Probe is written in Delphi, and Imer is able to use the NativeBridge stuff included in the Bot SDK – as long as you can have your .Net stuff compile down to a true native DLL rather than bytecode, I would think it would work. In any case, maybe you or Sven could donate whatever IPC stuff you have cooked up to make it easier for other entrants?
Hey Chip,
I haven’t done a great deal of work on it since initially setting things up and considering my approach, but I very much plan to spend a large amount of time on it during summer (after exams finish in a few weeks), and I look forward to testing on the Metaforge servers during that period.

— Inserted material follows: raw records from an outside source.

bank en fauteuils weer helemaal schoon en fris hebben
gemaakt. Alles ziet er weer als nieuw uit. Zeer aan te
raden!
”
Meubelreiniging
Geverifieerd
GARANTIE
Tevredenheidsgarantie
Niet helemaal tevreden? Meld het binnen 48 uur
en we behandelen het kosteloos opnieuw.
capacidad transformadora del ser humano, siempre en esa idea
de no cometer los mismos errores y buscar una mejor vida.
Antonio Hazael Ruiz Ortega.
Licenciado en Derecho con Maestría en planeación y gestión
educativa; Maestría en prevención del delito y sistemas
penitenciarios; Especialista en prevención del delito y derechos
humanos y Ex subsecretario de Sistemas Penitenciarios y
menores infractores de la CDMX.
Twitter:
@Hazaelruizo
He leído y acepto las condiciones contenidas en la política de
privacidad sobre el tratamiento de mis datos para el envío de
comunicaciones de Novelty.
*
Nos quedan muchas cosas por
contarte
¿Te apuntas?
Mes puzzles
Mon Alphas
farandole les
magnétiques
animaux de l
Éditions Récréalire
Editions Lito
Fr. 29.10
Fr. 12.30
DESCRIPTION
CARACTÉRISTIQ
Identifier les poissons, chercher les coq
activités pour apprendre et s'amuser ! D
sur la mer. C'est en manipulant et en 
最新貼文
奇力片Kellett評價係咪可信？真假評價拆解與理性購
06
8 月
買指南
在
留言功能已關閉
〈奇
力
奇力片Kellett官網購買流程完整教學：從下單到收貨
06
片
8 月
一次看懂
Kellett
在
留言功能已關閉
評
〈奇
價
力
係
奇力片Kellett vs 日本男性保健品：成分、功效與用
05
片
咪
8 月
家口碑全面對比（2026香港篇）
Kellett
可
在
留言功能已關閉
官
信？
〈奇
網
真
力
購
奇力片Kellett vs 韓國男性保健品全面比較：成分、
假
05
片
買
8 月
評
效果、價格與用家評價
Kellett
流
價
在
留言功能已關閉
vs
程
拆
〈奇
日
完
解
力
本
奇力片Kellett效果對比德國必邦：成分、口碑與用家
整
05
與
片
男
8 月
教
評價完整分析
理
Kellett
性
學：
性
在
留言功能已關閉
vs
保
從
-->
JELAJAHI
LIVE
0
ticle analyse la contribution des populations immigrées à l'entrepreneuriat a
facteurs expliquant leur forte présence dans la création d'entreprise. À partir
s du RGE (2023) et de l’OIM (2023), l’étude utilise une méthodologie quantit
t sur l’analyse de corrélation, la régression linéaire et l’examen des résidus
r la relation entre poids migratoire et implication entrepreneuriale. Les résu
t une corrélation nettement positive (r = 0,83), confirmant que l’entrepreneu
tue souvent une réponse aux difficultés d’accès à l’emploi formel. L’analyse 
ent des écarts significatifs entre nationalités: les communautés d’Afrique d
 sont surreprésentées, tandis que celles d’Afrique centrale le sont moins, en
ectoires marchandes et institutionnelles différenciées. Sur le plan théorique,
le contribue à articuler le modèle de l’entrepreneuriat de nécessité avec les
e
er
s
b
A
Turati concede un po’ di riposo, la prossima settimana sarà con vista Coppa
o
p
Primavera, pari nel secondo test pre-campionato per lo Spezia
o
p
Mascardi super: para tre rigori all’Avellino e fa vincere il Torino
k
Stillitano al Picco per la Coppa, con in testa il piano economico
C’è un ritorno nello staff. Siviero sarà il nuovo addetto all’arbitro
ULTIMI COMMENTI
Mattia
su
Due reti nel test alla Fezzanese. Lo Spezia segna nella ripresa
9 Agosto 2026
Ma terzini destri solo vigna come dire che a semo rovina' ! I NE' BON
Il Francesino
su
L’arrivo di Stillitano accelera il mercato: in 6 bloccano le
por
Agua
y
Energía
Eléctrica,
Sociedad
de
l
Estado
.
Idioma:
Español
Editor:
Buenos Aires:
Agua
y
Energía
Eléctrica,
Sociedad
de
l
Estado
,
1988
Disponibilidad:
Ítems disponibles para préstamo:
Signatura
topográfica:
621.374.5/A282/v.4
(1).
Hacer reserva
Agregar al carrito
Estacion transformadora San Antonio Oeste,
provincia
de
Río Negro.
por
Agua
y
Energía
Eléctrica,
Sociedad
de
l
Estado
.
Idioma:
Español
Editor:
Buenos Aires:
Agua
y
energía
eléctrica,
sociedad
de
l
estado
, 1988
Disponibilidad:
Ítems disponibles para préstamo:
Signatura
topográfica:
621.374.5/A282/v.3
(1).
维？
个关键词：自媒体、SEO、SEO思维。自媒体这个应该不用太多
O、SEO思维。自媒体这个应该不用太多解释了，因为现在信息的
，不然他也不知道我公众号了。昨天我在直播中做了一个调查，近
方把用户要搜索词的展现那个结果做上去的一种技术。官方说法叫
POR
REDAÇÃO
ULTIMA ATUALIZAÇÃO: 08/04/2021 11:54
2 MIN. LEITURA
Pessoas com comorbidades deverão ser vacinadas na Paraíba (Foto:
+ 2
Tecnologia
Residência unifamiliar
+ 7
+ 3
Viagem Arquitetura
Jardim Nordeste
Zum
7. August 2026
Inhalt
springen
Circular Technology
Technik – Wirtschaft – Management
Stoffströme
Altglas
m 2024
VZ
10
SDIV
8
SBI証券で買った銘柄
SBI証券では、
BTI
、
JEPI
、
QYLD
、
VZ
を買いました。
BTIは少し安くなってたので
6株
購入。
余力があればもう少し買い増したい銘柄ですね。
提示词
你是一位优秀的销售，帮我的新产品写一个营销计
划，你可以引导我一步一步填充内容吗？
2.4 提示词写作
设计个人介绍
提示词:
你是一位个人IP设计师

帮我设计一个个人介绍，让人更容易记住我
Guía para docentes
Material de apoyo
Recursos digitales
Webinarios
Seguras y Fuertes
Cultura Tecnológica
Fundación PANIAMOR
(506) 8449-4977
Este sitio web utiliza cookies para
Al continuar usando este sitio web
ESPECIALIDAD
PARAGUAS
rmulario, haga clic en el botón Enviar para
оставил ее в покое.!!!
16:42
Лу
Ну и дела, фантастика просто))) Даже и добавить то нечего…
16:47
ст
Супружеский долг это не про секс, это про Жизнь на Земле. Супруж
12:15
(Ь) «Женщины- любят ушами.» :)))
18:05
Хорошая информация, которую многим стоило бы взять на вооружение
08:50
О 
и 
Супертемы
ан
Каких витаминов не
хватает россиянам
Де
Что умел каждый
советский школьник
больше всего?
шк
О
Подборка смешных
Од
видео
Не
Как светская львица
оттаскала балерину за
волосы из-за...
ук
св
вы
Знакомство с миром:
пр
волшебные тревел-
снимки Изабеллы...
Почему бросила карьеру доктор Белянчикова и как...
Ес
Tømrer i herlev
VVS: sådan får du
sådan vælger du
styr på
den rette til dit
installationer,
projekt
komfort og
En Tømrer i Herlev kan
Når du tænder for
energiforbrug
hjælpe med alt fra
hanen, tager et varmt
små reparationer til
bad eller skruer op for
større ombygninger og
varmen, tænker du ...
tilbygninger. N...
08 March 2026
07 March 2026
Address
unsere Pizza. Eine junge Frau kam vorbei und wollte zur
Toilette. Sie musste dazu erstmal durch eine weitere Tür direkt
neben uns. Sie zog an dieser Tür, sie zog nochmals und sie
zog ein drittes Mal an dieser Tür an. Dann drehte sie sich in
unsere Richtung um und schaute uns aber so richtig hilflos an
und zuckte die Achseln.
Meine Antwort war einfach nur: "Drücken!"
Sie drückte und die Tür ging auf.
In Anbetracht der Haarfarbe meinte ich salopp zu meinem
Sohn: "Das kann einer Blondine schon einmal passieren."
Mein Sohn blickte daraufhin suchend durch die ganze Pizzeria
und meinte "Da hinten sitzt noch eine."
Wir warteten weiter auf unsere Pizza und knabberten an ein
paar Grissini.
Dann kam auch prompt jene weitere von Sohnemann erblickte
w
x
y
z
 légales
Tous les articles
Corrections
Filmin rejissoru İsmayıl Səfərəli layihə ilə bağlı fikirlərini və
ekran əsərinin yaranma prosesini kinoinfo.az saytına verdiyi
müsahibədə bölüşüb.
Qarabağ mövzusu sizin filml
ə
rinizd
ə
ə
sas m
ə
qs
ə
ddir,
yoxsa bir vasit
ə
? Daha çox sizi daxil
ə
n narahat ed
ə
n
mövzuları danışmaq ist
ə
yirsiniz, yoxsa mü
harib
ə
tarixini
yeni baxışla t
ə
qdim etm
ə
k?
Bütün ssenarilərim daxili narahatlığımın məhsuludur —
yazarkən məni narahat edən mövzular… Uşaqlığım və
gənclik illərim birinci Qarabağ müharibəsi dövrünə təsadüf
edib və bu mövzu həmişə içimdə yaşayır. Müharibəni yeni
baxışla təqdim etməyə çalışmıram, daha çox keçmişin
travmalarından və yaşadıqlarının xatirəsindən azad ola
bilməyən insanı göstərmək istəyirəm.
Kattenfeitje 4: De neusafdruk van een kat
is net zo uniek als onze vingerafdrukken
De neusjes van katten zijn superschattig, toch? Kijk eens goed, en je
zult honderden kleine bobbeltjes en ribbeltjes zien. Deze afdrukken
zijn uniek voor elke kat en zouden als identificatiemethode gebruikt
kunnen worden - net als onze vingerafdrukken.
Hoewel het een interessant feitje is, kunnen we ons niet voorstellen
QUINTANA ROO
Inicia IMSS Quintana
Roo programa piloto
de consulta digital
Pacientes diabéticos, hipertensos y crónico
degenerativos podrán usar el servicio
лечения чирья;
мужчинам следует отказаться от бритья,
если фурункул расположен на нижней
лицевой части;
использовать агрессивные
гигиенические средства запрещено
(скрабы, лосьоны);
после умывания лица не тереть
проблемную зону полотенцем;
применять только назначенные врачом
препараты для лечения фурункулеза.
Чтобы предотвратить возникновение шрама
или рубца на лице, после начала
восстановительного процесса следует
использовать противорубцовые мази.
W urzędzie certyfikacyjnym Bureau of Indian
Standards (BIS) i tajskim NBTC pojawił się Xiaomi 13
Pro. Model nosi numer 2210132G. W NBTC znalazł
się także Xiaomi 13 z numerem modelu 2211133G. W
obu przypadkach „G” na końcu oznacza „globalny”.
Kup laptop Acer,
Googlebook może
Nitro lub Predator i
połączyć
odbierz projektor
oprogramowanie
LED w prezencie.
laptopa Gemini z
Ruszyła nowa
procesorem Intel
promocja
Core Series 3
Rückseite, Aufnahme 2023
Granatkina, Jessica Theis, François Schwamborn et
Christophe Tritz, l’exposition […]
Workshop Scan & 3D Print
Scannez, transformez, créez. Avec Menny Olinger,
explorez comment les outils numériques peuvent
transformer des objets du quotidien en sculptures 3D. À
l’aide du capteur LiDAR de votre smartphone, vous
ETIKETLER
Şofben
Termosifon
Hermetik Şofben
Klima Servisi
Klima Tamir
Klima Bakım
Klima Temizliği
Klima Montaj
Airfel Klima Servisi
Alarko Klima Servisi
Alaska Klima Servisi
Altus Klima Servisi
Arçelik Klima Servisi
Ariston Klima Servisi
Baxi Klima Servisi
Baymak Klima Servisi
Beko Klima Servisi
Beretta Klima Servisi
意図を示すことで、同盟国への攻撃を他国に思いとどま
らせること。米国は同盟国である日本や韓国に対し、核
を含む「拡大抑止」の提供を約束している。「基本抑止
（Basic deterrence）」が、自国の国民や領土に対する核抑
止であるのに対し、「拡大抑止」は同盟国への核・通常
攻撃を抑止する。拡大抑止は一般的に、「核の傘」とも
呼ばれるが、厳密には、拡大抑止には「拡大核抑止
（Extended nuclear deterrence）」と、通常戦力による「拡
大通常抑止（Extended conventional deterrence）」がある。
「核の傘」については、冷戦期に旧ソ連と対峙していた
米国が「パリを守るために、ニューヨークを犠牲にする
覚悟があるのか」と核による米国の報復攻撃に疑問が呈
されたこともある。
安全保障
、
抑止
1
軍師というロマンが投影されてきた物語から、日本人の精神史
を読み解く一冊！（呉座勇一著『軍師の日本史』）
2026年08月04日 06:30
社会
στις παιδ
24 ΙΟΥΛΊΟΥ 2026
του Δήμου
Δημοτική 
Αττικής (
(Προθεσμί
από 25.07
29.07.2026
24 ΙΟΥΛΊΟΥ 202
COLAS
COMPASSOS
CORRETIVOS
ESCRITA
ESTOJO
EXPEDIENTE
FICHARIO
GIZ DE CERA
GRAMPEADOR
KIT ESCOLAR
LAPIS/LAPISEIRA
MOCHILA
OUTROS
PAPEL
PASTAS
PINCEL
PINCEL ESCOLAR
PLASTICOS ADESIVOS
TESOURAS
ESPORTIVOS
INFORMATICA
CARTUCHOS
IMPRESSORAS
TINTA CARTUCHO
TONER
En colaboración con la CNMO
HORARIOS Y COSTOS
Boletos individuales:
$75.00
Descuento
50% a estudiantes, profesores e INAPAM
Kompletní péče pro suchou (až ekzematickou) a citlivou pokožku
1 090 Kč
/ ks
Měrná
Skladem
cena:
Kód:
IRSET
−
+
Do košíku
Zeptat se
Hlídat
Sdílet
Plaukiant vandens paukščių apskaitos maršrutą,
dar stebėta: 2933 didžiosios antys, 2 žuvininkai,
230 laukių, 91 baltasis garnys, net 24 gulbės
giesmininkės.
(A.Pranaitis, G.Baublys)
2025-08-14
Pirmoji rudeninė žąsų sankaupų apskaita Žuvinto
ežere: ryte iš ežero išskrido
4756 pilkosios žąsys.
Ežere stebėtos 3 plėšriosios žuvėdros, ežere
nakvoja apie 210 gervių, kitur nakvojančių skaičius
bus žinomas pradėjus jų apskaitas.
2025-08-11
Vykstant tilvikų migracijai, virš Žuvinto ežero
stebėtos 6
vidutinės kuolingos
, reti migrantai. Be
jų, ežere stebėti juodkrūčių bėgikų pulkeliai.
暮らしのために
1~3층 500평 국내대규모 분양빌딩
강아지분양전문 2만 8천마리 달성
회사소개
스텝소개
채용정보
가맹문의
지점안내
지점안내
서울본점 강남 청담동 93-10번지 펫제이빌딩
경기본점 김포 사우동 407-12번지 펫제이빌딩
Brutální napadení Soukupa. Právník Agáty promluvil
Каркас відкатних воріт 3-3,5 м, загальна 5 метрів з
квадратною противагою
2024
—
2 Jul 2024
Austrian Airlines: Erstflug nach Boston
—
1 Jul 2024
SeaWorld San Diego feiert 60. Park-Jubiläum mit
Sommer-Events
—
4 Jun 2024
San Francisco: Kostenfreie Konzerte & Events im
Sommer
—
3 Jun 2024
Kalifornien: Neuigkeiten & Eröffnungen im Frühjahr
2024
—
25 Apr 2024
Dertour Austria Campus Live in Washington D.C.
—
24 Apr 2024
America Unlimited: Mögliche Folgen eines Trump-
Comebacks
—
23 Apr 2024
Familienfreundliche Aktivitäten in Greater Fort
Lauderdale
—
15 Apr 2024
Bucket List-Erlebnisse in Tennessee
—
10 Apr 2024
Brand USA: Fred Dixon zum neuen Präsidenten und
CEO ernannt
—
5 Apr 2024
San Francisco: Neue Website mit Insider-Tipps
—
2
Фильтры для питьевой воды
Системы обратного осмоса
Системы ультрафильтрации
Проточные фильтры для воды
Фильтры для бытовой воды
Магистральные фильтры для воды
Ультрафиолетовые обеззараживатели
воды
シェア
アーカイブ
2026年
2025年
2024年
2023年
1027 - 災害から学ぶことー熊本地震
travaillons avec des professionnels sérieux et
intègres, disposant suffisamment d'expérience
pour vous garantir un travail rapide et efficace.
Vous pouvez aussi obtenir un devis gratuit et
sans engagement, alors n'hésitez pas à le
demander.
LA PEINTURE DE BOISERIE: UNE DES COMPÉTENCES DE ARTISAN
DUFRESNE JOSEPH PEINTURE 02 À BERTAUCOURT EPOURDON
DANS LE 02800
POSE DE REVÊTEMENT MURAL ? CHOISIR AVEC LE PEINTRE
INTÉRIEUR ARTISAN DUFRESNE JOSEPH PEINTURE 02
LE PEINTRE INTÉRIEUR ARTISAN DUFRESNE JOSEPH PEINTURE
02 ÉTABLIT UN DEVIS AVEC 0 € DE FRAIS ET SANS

Regarding the .NET IPC stuff, I haven’t actually heard from Sven in a while. I shall email him and find out what the progress is – otherwise I will have to create something of my own, though it shouldn’t be too difficult… Either way, Sven or I will certainly release the code for public use as soon as possible.
Hi, guys. This is a great thread. It’s high time for a more formal approach to Stratego AI.
You may be interested to know there is a database of about 75,000 classic Stratego games on the gravon site. You could process the games to gain some of the information you want. I downloaded them into a single folder and analyzed them for the new version of Probe (available now, by the way). If you like, I could post the archive for you to download.
Hi Imer,
I had no idea that such a site existed. This should be of immense use to many of us. Indeed, I do plan on applying some structured form of machine learning to my bot, so this would be perfect. If you could upload the archive, that would be much appreciated! I would be glad to edit the post to link to it.